The task → For the records that follow, return only the count of lines containing the string "como".

Raw data →
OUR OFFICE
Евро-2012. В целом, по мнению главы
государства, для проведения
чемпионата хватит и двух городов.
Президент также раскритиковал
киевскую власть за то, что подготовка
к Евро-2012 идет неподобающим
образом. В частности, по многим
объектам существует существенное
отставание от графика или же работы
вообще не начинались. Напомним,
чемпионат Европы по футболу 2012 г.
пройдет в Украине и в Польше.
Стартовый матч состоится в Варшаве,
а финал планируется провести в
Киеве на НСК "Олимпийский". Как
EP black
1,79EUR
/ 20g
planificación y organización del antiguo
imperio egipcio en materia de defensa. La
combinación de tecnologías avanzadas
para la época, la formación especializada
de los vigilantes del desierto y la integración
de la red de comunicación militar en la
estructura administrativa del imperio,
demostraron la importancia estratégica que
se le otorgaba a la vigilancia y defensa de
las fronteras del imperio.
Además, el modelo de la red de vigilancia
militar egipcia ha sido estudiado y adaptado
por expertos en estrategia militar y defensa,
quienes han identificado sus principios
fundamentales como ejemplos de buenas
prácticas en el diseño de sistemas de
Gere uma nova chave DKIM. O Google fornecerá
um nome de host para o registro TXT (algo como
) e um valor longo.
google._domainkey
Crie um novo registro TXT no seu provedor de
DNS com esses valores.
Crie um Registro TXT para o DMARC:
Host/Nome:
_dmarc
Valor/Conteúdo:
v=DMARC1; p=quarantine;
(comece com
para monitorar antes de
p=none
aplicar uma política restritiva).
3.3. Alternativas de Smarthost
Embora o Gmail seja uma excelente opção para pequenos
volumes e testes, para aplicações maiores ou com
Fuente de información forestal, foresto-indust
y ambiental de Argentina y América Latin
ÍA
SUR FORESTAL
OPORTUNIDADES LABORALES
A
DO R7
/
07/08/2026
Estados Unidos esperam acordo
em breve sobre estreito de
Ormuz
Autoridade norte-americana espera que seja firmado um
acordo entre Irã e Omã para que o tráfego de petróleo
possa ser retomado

Task response → 2